My Birthday is coming up soon, but I'm not quite sure whether I should get an Xbox 360 or a 3DS. Most of my classmates have Xboxs, but I'm not sure if I have the money to pay for Xbox Live every few months. I'm tempted to get a 3DS, but its current game library doesn't appeal to me at all. Wat do?


----------



## Wish (Apr 22, 2011)

3Ds.
Though that's my opinion. I haven't played 360.
Right now, Streetfighter/Nintendogs/Monkeyball is the only thing out there for me, but there's still lots to do while new games come out.


----------



## Vex L'Cour (Apr 22, 2011)

360.

For now the Xbox360 has the larger games, product range etc. Also playability and affordability.

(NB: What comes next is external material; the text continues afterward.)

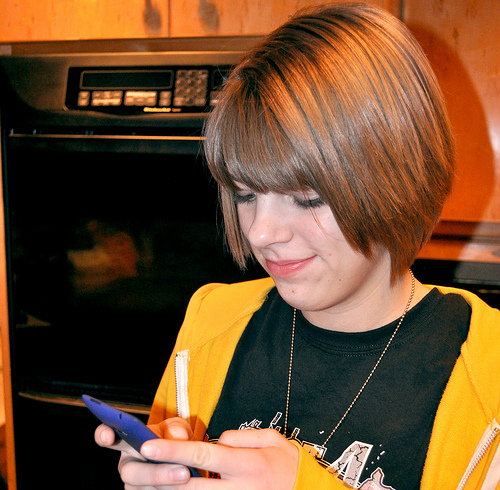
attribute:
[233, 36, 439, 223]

EDIT: Plus Xbox live is cheap really, like ?30 ($40-$50) a year. Thats less than a Runescape or WoW subscription, hell I even think it's less than a CLUB PENGUIN subscription.


----------



## Thunder (Apr 22, 2011)

Probably an Xbox, if you like the exclusives there are for it, since 3DS won't have too much games until June.

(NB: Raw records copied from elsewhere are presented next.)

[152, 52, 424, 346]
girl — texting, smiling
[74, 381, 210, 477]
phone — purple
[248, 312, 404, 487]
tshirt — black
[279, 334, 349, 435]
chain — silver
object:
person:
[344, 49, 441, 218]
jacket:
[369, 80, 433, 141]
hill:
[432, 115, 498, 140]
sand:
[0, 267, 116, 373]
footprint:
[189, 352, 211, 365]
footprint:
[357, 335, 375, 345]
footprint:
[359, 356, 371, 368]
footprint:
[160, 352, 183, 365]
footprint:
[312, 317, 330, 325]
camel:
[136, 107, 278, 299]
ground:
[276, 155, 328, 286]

Although, if you have a dying DS that you frequently play on, have a PS3 and hate the exclusives for Xbox, go with a 3DS.


----------



## Josh (Apr 22, 2011)

Xbox 360, But you can't really compare both.

It's like comparing Water and Chicken (Why do I always mention chicken :/), They both do different things.


----------



## Vex L'Cour (Apr 22, 2011)

Josh said:


> Xbox 360, But you can't really compare both.
> 
> It's like comparing Water and Chicken (Why do I always mention chicken :/), They both do different things.


 
You can **** a chicken but you can't **** water.

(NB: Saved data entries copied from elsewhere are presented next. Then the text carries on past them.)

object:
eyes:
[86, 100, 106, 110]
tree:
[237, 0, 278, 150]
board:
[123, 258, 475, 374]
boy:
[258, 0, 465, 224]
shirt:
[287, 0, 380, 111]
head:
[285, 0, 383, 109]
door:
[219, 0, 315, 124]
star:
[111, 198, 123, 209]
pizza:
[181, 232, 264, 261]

Like you can **** an Xbox but not a 3DS.



I do not know why I put this B|


----------



## Psychonaut (Apr 22, 2011)

I would say the 3ds, only because it is a new handheld, and the 360 will likely be phased out soon.. i give the current consoles another 2 years, max..  just imo.


----------



## Vex L'Cour (Apr 22, 2011)

Psychonaut said:


> I would say the 3ds, only because it is a new handheld, and the 360 will likely be phased out soon.. i give the current consoles another 2 years, max..  just imo.



I bet you that the 3DS will be quickly replaced by Nintendo. They make at least 1 a year now.
Xbox 360/Ps3 seems to be a console which they make 1 of and it doesn't ''Phase out'' for ALONG time so it's quite a good way of saving money.
​


----------



## Bulerias (Apr 22, 2011)

Absolutely a 360.  The library dwarfs the 3DS's at this point, although this may change in a few years.  But the 3DS will drop at least $50 in a few dollars, so hold off on it and get the system with the superior library.


----------



## Psychonaut (Apr 22, 2011)

Aeri Tyaelaria said:


> I bet you that the 3DS will be quickly replaced by Nintendo. They make at least 1 a year now.
> Xbox 360/Ps3 seems to be a console which they make 1 of and it doesn't ''Phase out'' for ALONG time so it's quite a good way of saving money.
> ​


 could you not post in hard to read annoying colors, plz?  kthx

the ds got many iterations, and that's a fair point to bring up.  i would still say that in the long run, a 3ds would be the better buy at this point.. maybe wait until a lite version comes out, but with birthday, that isn't a choice.  i dunno.  either way you'll have to buy the games, but yeah, the 3ds' library is pretty crap right now.

meh.


----------



## Brad (Apr 23, 2011)

Id say xbox.


----------



## Trundle (Apr 23, 2011)

Ask for money and wait until you're actually ready to decide.


----------



## Denram (May 10, 2011)

360 all the way. Then again my opinion is biased because I hate everything 3D


----------